Achar um jeito de me fazer abandonar a leitura era o único assunto em que meus pais se punham de acordo, já que de resto viviam às turras, constantemente. Essa foi a primeira e mais significativa berlinda em que me vi metido na vida. Ambos exigiam minha definição, dando mostras sutis ou escabrosas do que aconteceria se optasse por dar razão ao outro. Por esse motivo é que preferi permanecer quase toda a infância entre meus avós, evitando o lar paterno.

Quando chegou o tempo de freqüentar a escola, imaginei que minha liberdade seria bem maior, além de poder expandir o conhecimento. Quanto ao conhecimento, que imaginava qual expresso veloz a arrebatar os candidatos e levá-los a uma jornada, rumo ao futuro, tive a triste confrontação com a pobre realidade, que mais parecia um bonde velho, a guinchar e arrastar a carcaça pelos trilhos enferrujados, mantendo-nos presos a um passado com odor de naftalina. Já no que dizia respeito à liberdade, a coisa não durou muito, porque em bem pouco tempo veio a gloriosa revolução de 1964, que mudou, pra valer, tudo que havia vivido até então.

Quando os militares começaram a gostar de bater em que estivesse disponível, eu vivia a plena adolescência, fazia versos, canções, era rato de biblioteca e fazia qualquer bico que aparecesse na TV Tupi e em alguns teatros. Usava cabelos bem compridos, roupa rasgada, era bem magro e tinha olheiras. Era a figura perfeita do boneco de Judas preferido dos milicos. Além disso, estava, constantemente, nos lugares mais visados, fazendo o que eles mais detestavam (atividade artística), e por causa disso, naturalmente, vivia sendo enjaulado, não sem levar muito safanão antes. O mais curioso é que foi em plena rua, no centro de Sampa, que levei a surra maior, cuja lembrança ainda dói nas juntas. Estava caminhando absorto, indo para a livraria Saraiva, e dei de cara com uma manifestação de estudantes, vindo em minha direção e fechando a passagem. Todo o comércio baixou as portas, imediatamente, e quando me virei para sair dali, quem encontro no lado oposto? Os fardados e seus temíveis cães.

Não havia como sair do entremeio, minha figura e indumentária não ajudavam, daí tive como idéia infeliz gritar: - Viva a ditadura!
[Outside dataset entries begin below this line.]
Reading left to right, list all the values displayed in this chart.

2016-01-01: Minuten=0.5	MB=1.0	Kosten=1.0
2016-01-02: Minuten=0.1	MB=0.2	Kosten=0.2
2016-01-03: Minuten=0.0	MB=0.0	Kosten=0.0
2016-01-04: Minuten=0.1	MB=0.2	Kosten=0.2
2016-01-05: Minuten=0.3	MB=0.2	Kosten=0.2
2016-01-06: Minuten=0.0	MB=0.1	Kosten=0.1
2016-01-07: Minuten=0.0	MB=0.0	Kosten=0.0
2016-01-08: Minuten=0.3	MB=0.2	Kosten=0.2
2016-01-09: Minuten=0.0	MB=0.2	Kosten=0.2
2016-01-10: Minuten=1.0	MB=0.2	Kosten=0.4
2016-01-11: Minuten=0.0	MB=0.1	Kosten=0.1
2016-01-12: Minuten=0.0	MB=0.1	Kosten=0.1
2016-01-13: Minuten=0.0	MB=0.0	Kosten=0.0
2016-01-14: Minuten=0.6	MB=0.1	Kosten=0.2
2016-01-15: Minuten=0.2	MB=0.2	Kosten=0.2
Acreditei que isso atrairia a simpatia dos agressores.

Apanhei muito dos militares, fui jogado no camburão e levado para o porão usual, onde guardavam os indesejáveis por algum tempo, só que ao chegar ali, apanhei de novo de meus colegas encarcerados, que me viram como um arregão, o que não estava longe da verdade.

Quando cursava a faculdade de música, o professor de educação moral e cívica, coronel da reserva, pediu um trabalho sobre alimentos. Não tive dúvida em formar um grupo e montar um musical, falando da fome, desperdício de alimentos e industrialização nociva. Ao apresentar a obra, fomos aplaudidos de pé, enquanto o carrancudo teacher nos olhava de esgueio, e, para deixá-lo mais irritado, aproveitando o breve momento de glória, gritei:

- Hay gobierno en esta tierra? Si hay, entonces yo soy contra!

As luzes apagaram, um silêncio sepulcral tomou conta do ambiente e senti um tremendo puxão para trás, como se dois ganchos se fincassem em meus braços. Fui empurrado por um corredor escuro, tomei um chutaço na bunda e acabei jogado em um rabecão. Daquela vez a coisa estava mais feia, e antes de me prenderem, perguntaram se era ARENA ou MDB.

Arrisquei brincar com o “muito pelo contrário”. Eles riram, e eu, claro, chorei de dor.